Ricardo Quintela busca una tregua en el peronismo y cita al mismo acto a Axel Kicillof y Máximo Kirchner
El gobernador de La Rioja convocó al diputado y al gobernador bonaerense, en el marco de una interna irrespirable en el PJ. A su vez, hay otra actividad similar el domingo.
Axel Kicillof y Máximo Kirchner
Mientras la interna del peronismo sigue atravesada por un clima irreconciliable, algunos dirigentes comenzaron a impulsar gestos para bajar el nivel de confrontación y creer que es posible evitar la ruptura total. En ese contexto, la intendenta de Moreno, Mariel Fernández, convocó tanto a Axel Kicillof como a Máximo Kirchner al acto que encabezará el próximo domingo por el 74° aniversario de la muerte de Eva Perón.
Hasta el momento, ninguno de los dos confirmó su asistencia. La relación empeoró en el último tiempo y parece difícil imaginar un reencuentro tan rápido.
En la misma línea se mueve el gobernador de La Rioja, Ricardo Quintela, quien prepara para el 1° de agosto un acto en Punta de los Llanos para recordar los 50 años del asesinato de monseñor Enrique Angelelli. Con esa convocatoria también busca convertirse en un ámbito de distensión para los distintos sectores del justicialismo.
Como parte de esa estrategia, Quintela invitó a Máximo Kirchner, profundizando el acercamiento que viene construyendo con el kirchnerismo. En los últimos meses visitó a Cristina Kirchner en San José 1111 y recibió en La Rioja al senador Eduardo "Wado" de Pedro.
En el partido consideran que el segundo semestre será determinante para intentar alcanzar algún acuerdo electoral, ya sea mediante las PASO, una elección interna o un consenso político, en un contexto en el que la cohesión del espacio atraviesa uno de sus momentos más delicados.
La disputa entre el kirchnerismo y el sector que responde a Kicillof genera inquietud entre los dirigentes del interior, que observan con preocupación el impacto nacional del conflicto. Muchos creen que, si no se logra ordenar primero la situación en la provincia de Buenos Aires, resultará muy difícil construir una estrategia competitiva para las próximas elecciones, cualquiera sea el mecanismo elegido para definir candidaturas.

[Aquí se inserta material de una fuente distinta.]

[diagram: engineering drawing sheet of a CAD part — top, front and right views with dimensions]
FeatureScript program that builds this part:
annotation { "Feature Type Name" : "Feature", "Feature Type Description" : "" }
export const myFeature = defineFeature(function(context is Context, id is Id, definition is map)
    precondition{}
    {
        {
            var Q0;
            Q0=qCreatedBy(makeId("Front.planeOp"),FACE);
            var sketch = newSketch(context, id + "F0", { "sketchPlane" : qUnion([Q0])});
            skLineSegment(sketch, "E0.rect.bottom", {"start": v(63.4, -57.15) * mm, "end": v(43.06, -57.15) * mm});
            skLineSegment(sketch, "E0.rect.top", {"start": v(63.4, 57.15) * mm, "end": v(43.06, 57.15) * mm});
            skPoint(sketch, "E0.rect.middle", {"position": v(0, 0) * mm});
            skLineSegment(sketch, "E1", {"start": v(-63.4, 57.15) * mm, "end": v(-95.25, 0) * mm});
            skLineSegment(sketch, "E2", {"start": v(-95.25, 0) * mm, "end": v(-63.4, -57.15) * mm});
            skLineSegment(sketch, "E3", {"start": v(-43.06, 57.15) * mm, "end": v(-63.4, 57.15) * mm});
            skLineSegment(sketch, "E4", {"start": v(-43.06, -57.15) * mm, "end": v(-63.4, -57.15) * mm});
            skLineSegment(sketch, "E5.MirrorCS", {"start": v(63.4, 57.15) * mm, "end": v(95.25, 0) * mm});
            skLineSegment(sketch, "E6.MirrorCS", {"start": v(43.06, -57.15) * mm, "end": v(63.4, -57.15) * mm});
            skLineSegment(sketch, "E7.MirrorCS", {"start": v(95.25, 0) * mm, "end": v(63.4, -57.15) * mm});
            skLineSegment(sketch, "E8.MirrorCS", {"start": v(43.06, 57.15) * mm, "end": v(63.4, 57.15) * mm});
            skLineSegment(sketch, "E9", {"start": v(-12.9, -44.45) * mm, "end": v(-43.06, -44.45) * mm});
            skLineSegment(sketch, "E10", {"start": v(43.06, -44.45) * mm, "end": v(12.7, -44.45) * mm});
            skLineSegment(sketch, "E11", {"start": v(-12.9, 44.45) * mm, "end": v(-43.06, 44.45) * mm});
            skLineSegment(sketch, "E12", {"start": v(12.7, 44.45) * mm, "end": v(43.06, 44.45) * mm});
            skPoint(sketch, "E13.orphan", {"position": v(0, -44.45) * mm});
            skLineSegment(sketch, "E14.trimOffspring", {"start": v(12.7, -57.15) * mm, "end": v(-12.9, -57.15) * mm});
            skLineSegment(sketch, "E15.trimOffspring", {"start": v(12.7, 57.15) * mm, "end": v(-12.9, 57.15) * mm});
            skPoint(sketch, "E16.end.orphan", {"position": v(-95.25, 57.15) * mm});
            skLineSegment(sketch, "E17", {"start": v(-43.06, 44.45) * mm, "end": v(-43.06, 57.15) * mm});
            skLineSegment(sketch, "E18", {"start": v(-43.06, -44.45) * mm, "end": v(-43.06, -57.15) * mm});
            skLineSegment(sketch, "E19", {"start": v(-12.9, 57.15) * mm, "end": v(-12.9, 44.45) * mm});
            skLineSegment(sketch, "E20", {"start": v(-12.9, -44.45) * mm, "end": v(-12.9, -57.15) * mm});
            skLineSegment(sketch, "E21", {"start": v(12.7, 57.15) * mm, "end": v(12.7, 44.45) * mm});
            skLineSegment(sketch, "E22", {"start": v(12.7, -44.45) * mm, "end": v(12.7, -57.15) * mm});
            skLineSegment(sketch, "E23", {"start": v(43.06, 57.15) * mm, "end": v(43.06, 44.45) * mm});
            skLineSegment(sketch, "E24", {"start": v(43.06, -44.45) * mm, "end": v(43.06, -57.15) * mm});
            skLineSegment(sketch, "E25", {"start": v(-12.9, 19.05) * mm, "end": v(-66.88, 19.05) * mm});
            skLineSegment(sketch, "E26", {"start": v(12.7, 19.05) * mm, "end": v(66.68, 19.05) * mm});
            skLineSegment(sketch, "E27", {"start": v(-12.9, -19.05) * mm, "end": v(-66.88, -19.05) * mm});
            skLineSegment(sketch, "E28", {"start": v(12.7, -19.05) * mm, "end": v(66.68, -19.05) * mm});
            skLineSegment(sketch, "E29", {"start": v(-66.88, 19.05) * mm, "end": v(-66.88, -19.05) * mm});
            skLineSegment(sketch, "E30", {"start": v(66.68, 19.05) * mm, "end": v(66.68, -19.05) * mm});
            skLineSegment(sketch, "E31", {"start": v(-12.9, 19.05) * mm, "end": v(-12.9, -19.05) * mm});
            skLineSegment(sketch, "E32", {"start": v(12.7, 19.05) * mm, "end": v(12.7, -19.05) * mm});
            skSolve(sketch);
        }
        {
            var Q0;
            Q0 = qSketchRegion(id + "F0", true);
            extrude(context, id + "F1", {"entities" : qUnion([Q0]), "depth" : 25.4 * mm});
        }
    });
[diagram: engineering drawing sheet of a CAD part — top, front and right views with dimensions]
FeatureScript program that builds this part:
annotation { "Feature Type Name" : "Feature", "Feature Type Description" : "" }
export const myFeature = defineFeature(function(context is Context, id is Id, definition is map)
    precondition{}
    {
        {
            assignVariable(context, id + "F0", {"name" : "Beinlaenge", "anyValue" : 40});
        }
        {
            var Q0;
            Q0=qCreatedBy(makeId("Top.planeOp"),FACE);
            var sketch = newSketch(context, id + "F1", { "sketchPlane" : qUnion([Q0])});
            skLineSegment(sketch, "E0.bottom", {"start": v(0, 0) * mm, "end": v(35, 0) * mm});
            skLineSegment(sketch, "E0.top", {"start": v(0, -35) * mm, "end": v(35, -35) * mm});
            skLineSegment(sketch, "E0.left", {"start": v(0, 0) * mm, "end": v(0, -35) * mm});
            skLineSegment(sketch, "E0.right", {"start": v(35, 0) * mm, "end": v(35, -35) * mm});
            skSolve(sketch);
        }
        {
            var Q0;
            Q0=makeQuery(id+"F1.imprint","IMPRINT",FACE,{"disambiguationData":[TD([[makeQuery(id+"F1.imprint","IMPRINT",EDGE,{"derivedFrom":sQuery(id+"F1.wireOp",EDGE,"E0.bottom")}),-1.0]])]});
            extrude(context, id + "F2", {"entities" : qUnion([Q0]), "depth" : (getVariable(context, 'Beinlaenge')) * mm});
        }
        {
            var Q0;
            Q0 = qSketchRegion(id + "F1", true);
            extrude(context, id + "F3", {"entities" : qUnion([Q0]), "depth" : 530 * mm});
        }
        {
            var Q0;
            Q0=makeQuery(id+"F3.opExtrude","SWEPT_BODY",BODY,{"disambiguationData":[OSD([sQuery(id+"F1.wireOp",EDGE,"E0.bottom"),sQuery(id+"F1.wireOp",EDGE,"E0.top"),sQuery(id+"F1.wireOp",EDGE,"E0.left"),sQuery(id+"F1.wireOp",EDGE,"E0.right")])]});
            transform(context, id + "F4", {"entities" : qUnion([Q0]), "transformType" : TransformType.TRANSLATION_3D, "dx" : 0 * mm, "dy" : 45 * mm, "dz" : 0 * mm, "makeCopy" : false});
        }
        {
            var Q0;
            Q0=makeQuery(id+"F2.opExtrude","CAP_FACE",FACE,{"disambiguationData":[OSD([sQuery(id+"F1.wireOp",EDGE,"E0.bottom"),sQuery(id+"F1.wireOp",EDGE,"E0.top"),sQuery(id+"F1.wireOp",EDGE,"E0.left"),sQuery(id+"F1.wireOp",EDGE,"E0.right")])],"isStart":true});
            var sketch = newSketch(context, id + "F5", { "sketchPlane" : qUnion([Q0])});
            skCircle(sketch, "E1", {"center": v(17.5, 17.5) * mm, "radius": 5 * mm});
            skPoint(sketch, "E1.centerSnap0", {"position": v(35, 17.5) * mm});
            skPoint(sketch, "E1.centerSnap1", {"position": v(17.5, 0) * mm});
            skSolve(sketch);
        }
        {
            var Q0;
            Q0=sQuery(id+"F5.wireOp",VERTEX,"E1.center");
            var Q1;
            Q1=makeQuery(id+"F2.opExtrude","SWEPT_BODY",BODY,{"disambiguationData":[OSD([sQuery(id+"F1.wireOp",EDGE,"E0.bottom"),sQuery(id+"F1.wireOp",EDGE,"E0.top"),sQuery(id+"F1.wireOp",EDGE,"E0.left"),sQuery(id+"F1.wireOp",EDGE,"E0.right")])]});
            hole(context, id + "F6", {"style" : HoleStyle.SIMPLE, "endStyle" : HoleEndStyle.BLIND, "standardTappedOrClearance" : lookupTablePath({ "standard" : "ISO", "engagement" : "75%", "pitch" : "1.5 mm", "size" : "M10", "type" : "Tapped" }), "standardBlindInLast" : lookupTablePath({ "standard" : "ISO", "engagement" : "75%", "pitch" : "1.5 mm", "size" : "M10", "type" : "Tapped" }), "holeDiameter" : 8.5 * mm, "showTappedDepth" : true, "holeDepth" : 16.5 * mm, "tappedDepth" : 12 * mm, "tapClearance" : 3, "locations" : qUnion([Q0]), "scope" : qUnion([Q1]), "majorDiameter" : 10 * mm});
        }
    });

Ni el Mundial sirvió como tregua y se sintió fuertemente en la legislatura bonaerense. La primera sesión ordinaria del Senado, realizada el 24 de junio tras casi seis meses sin actividad, estuvo marcada por un duro intercambio entre la vicegobernadora Verónica Magario y el senador Sergio Berni. El exministro de Seguridad cuestionó el funcionamiento de la Cámara, reclamó mayor autonomía del Poder Legislativo y lanzó críticas hacia la conducción política del oficialismo, mientras Magario respondió defendiendo la organización del cuerpo y rechazó los cuestionamientos.
Las diferencias también afloraron durante las negociaciones para habilitar distintas sesiones. Legisladores identificados con el gobernador reclamaron acelerar el tratamiento de proyectos enviados por el Ejecutivo, mientras que el sector referenciado en La Cámpora y el cristinismo condicionó el avance parlamentario al desarrollo de las negociaciones políticas y electorales.
En la Cámara de Diputados provincial la tensión también se hizo visible. El debate por la conformación del calendario parlamentario y el tratamiento de iniciativas impulsadas por el Ejecutivo provincial estuvo atravesado por las diferencias entre los distintos sectores de Unión por la Patria. Aunque los cruces no alcanzaron la intensidad registrada en el Senado, sí quedaron expuestas las dificultades para coordinar una estrategia común en medio de la disputa por el liderazgo del peronismo bonaerense.